**Information given:**
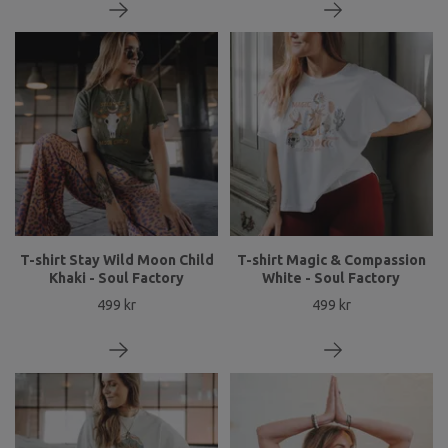
T-shirt Stay Wild Moon Child
T-shirt Magic & Compassion
Khaki - Soul Factory
White - Soul Factory
499 kr
499 kr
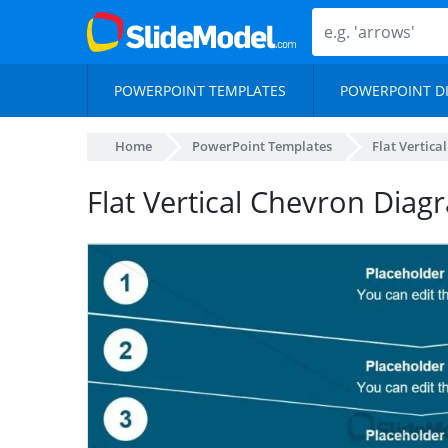
POWERPOINT TEMPLATES
POWERPOINT D
Home
PowerPoint Templates
Flat Vertic
Flat Vertical Chevron Dia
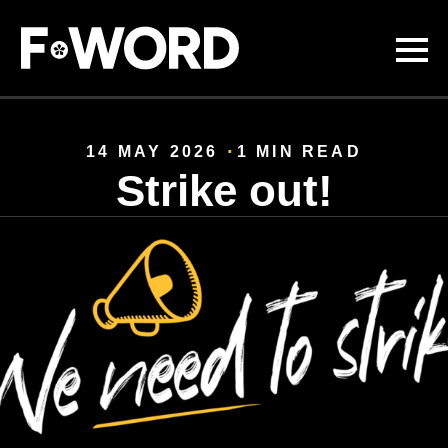
Skip to
main
content
14 MAY 2026
1 MIN READ
Strike out!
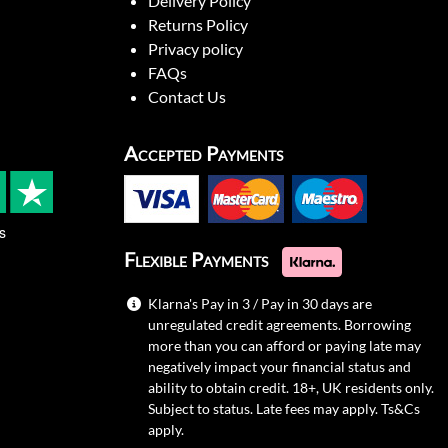
Delivery Policy
Returns Policy
Privacy policy
FAQs
Contact Us
Accepted Payments
s
Flexible Payments
Klarna's Pay in 3 / Pay in 30 days are
unregulated credit agreements. Borrowing
more than you can afford or paying late may
negatively impact your financial status and
ability to obtain credit. 18+, UK residents only.
Subject to status. Late fees may apply.
Ts&Cs
apply.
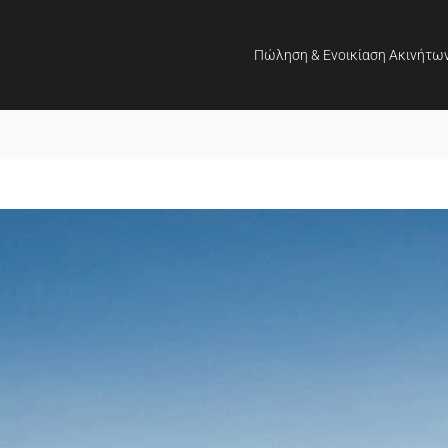
Πώληση & Ενοικίαση Ακινήτω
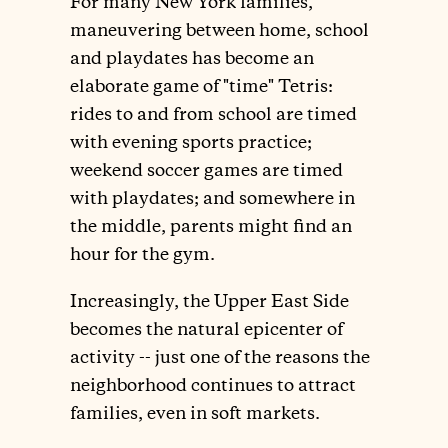
For many New York families,
maneuvering between home, school
and playdates has become an
elaborate game of "time" Tetris:
rides to and from school are timed
with evening sports practice;
weekend soccer games are timed
with playdates; and somewhere in
the middle, parents might find an
hour for the gym.
Increasingly, the Upper East Side
becomes the natural epicenter of
activity -- just one of the reasons the
neighborhood continues to attract
families, even in soft markets.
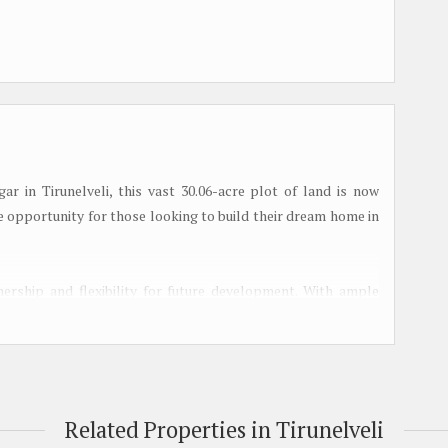
r in Tirunelveli, this vast 30.06-acre plot of land is now
ue opportunity for those looking to build their dream home in
ership and flexibility for future development. With ample
g of your choice, the possibilities are endless. The expansive
and customization, making it ideal for those with specific
ught-after neighborhoods, residents will enjoy a peaceful and
Related Properties in Tirunelveli
ential amenities and conveniences. The neighborhood is known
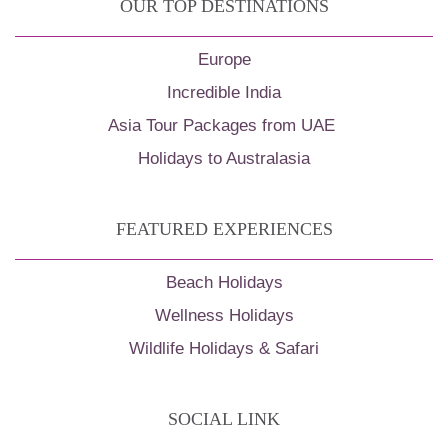
OUR TOP DESTINATIONS
Europe
Incredible India
Asia Tour Packages from UAE
Holidays to Australasia
FEATURED EXPERIENCES
Beach Holidays
Wellness Holidays
Wildlife Holidays & Safari
SOCIAL LINK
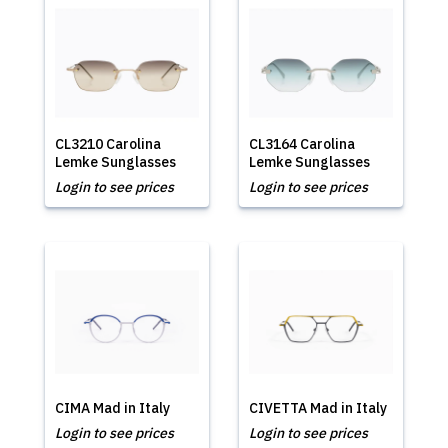
CL3210 Carolina
CL3164 Carolina
Lemke Sunglasses
Lemke Sunglasses
Login to see prices
Login to see prices
CIMA Mad in Italy
CIVETTA Mad in Italy
Login to see prices
Login to see prices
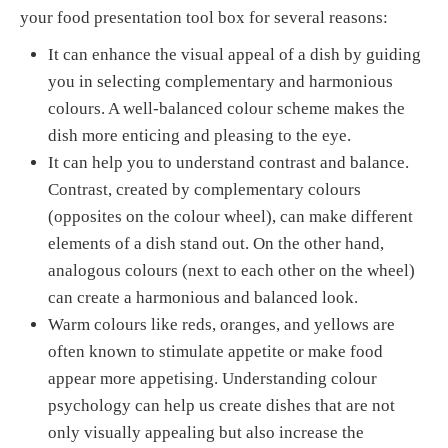
your food presentation tool box for several reasons:
It can enhance the visual appeal of a dish by guiding
you in selecting complementary and harmonious
colours. A well-balanced colour scheme makes the
dish more enticing and pleasing to the eye.
It can help you to understand contrast and balance.
Contrast, created by complementary colours
(opposites on the colour wheel), can make different
elements of a dish stand out. On the other hand,
analogous colours (next to each other on the wheel)
can create a harmonious and balanced look.
Warm colours like reds, oranges, and yellows are
often known to stimulate appetite or make food
appear more appetising. Understanding colour
psychology can help us create dishes that are not
only visually appealing but also increase the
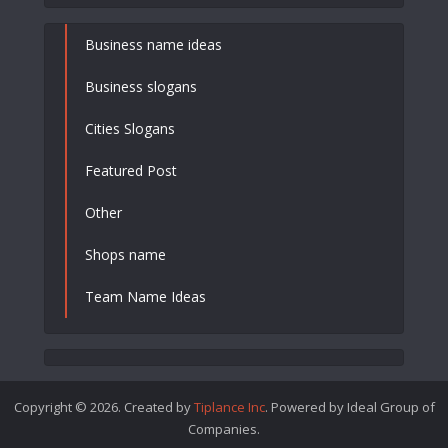
Business name ideas
Business slogans
Cities Slogans
Featured Post
Other
Shops name
Team Name Ideas
Copyright © 2026. Created by
Tiplance Inc
. Powered by Ideal Group of
Companies.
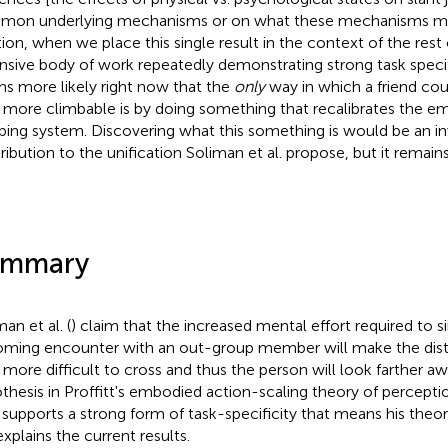
on underlying mechanisms or on what these mechanisms might
tion, when we place this single result in the context of the rest o
nsive body of work repeatedly demonstrating strong task specific
s more likely right now that the
only
way in which a friend cou
 more climbable is by doing something that recalibrates the em
bing system. Discovering what this something is would be an in
ribution to the unification Soliman et al. propose, but it remain
ummary
an et al. (
) claim that the increased mental effort required to 
ming encounter with an out-group member will make the dist
 more difficult to cross and thus the person will look farther a
thesis in Proffitt's embodied action-scaling theory of perception
 supports a strong form of task-specificity that means his theor
explains the current results.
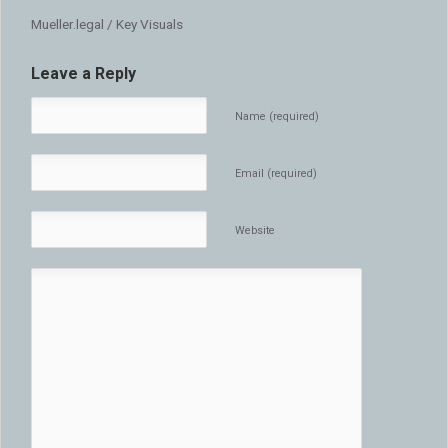
Mueller.legal / Key Visuals
Leave a Reply
Name (required)
Email (required)
Website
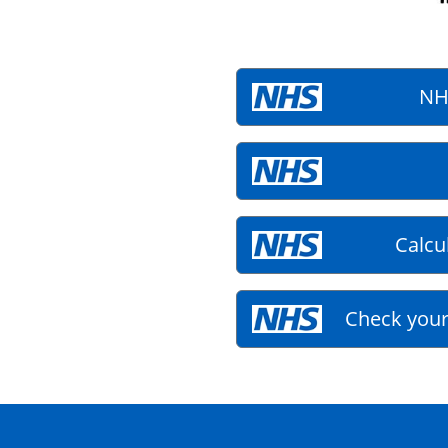
NH
Calcu
Check your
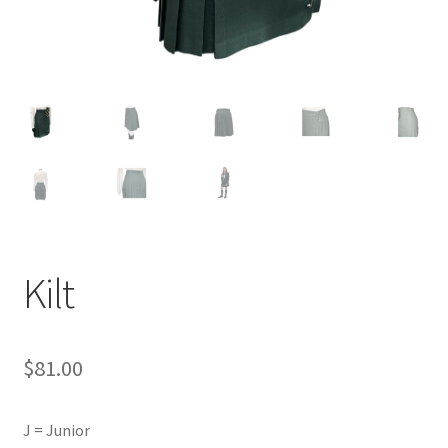
Kilt
$
81.00
J = Junior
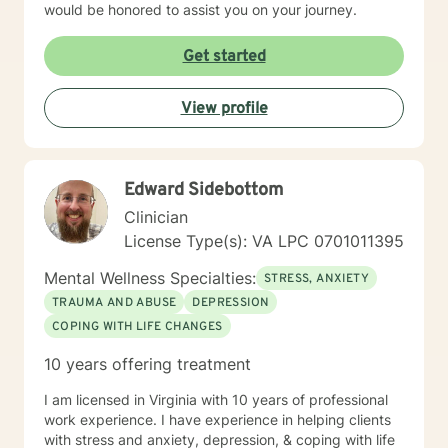
would be honored to assist you on your journey.
Get started
View profile
Edward Sidebottom
Clinician
License Type(s): VA LPC 0701011395
Mental Wellness Specialties:
STRESS, ANXIETY
TRAUMA AND ABUSE
DEPRESSION
COPING WITH LIFE CHANGES
10 years offering treatment
I am licensed in Virginia with 10 years of professional
work experience. I have experience in helping clients
with stress and anxiety, depression, & coping with life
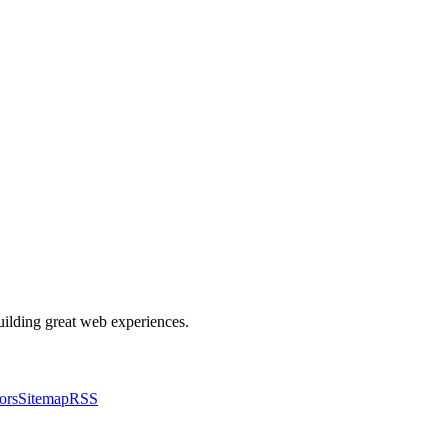
building great web experiences.
ors
Sitemap
RSS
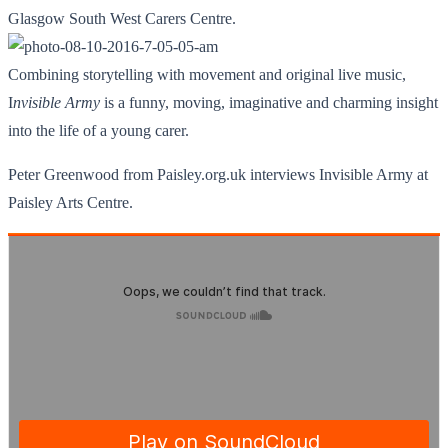
Glasgow South West Carers Centre.
Combining storytelling with movement and original live music,
I
nvisible Army
is a funny, moving, imaginative and charming insight
into the life of a young carer.
Peter Greenwood from Paisley.org.uk interviews Invisible Army at
Paisley Arts Centre.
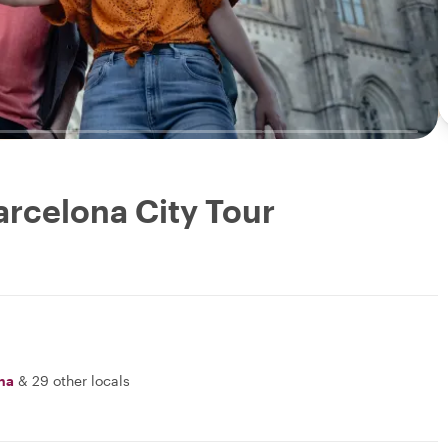
arcelona City Tour
na
&
29 other locals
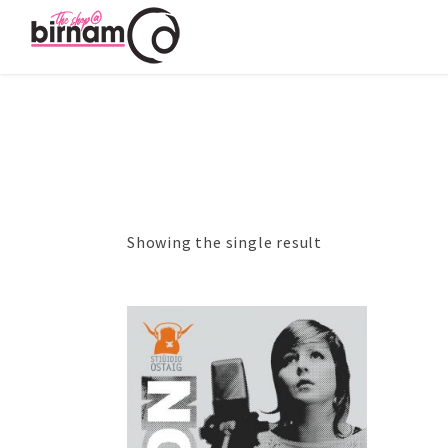
Showing the single result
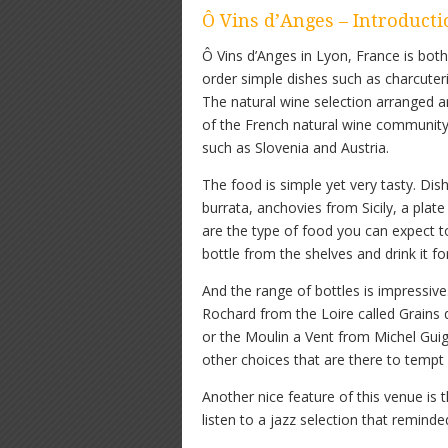
Ô Vins d’Anges – Introducti
Ô Vins d’Anges in Lyon, France is bot
order simple dishes such as charcuter
The natural wine selection arranged ar
of the French natural wine community
such as Slovenia and Austria.
The food is simple yet very tasty. Dish
burrata, anchovies from Sicily, a plate
are the type of food you can expect t
bottle from the shelves and drink it f
And the range of bottles is impressiv
Rochard from the Loire called Grain
or the Moulin a Vent from Michel Guign
other choices that are there to tempt
Another nice feature of this venue is 
listen to a jazz selection that remin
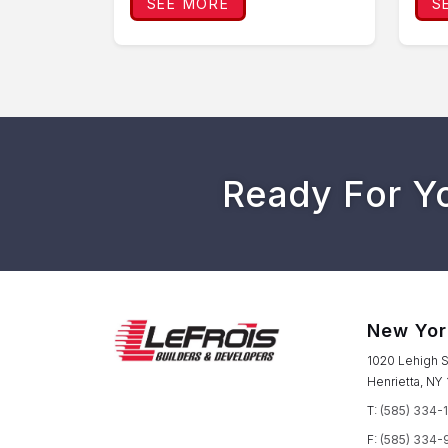
SEE MORE
S
Ready For Y
New Yor
1020 Lehigh S
Henrietta, NY
T:
(585) 334-
F:
(585) 334-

**Try it:** Copy out the text read from all the records, leaving out the pictures and changing every "Holidays" to "Vacations" with nothing else altered.

**The answer:**
T-shirt Stay Wild Moon Child
T-shirt Magic & Compassion
Khaki - Soul Factory
White - Soul Factory
499 kr
499 kr
POWERPOINT TEMPLATES
POWERPOINT D
Home
PowerPoint Templates
Flat Vertic
Flat Vertical Chevron Dia
Skip to
main
content
14 MAY 2026
1 MIN READ
Strike out!
Delivery Policy
Returns Policy
Privacy policy
FAQs
Contact Us
Accepted Payments
s
Flexible Payments
Klarna's Pay in 3 / Pay in 30 days are
unregulated credit agreements. Borrowing
more than you can afford or paying late may
negatively impact your financial status and
ability to obtain credit. 18+, UK residents only.
Subject to status. Late fees may apply.
Ts&Cs
apply.
Πώληση & Ενοικίαση Ακινήτω
For many New York families,
maneuvering between home, school
and playdates has become an
elaborate game of "time" Tetris:
rides to and from school are timed
with evening sports practice;
weekend soccer games are timed
with playdates; and somewhere in
the middle, parents might find an
hour for the gym.
Increasingly, the Upper East Side
becomes the natural epicenter of
activity -- just one of the reasons the
neighborhood continues to attract
families, even in soft markets.
r in Tirunelveli, this vast 30.06-acre plot of land is now
ue opportunity for those looking to build their dream home in
ership and flexibility for future development. With ample
g of your choice, the possibilities are endless. The expansive
and customization, making it ideal for those with specific
ught-after neighborhoods, residents will enjoy a peaceful and
Related Properties in Tirunelveli
ential amenities and conveniences. The neighborhood is known
OUR TOP DESTINATIONS
Europe
Incredible India
Asia Tour Packages from UAE
Vacations to Australasia
FEATURED EXPERIENCES
Beach Vacations
Wellness Vacations
Wildlife Vacations & Safari
SOCIAL LINK
CL3210 Carolina
CL3164 Carolina
Lemke Sunglasses
Lemke Sunglasses
Login to see prices
Login to see prices
CIMA Mad in Italy
CIVETTA Mad in Italy
Login to see prices
Login to see prices
your food presentation tool box for several reasons:
It can enhance the visual appeal of a dish by guiding
you in selecting complementary and harmonious
colours. A well-balanced colour scheme makes the
dish more enticing and pleasing to the eye.
It can help you to understand contrast and balance.
Contrast, created by complementary colours
(opposites on the colour wheel), can make different
elements of a dish stand out. On the other hand,
analogous colours (next to each other on the wheel)
can create a harmonious and balanced look.
Warm colours like reds, oranges, and yellows are
often known to stimulate appetite or make food
appear more appetising. Understanding colour
psychology can help us create dishes that are not
only visually appealing but also increase the
Business name ideas
Business slogans
Cities Slogans
Featured Post
Other
Shops name
Team Name Ideas
Copyright © 2026. Created by
Tiplance Inc
. Powered by Ideal Group of
Companies.
on underlying mechanisms or on what these mechanisms might
tion, when we place this single result in the context of the rest o
nsive body of work repeatedly demonstrating strong task specific
s more likely right now that the
only
way in which a friend cou
 more climbable is by doing something that recalibrates the em
bing system. Discovering what this something is would be an in
ribution to the unification Soliman et al. propose, but it remain
ummary
an et al. (
) claim that the increased mental effort required to 
ming encounter with an out-group member will make the dist
 more difficult to cross and thus the person will look farther a
thesis in Proffitt's embodied action-scaling theory of perception
 supports a strong form of task-specificity that means his theor
explains the current results.
Mueller.legal / Key Visuals
Leave a Reply
Name (required)
Email (required)
Website
NH
Calcu
Check your
Kilt
$
81.00
J = Junior
would be honored to assist you on your journey.
Get started
View profile
Edward Sidebottom
Clinician
License Type(s): VA LPC 0701011395
Mental Wellness Specialties:
STRESS, ANXIETY
TRAUMA AND ABUSE
DEPRESSION
COPING WITH LIFE CHANGES
10 years offering treatment
I am licensed in Virginia with 10 years of professional
work experience. I have experience in helping clients
with stress and anxiety, depression, & coping with life
building great web experiences.
ors
Sitemap
RSS
Glasgow South West Carers Centre.
Combining storytelling with movement and original live music,
I
nvisible Army
is a funny, moving, imaginative and charming insight
into the life of a young carer.
Peter Greenwood from Paisley.org.uk interviews Invisible Army at
Paisley Arts Centre.
arcelona City Tour
na
&
29 other locals
Showing the single result
Ô Vins d’Anges – Introducti
Ô Vins d’Anges in Lyon, France is bot
order simple dishes such as charcuter
The natural wine selection arranged ar
of the French natural wine community
such as Slovenia and Austria.
The food is simple yet very tasty. Dish
burrata, anchovies from Sicily, a plate
are the type of food you can expect t
bottle from the shelves and drink it f
And the range of bottles is impressiv
Rochard from the Loire called Grain
or the Moulin a Vent from Michel Guign
other choices that are there to tempt
Another nice feature of this venue is 
listen to a jazz selection that remin
SEE MORE
S
Ready For Y
New Yor
1020 Lehigh S
Henrietta, NY
T:
(585) 334-
F:
(585) 334-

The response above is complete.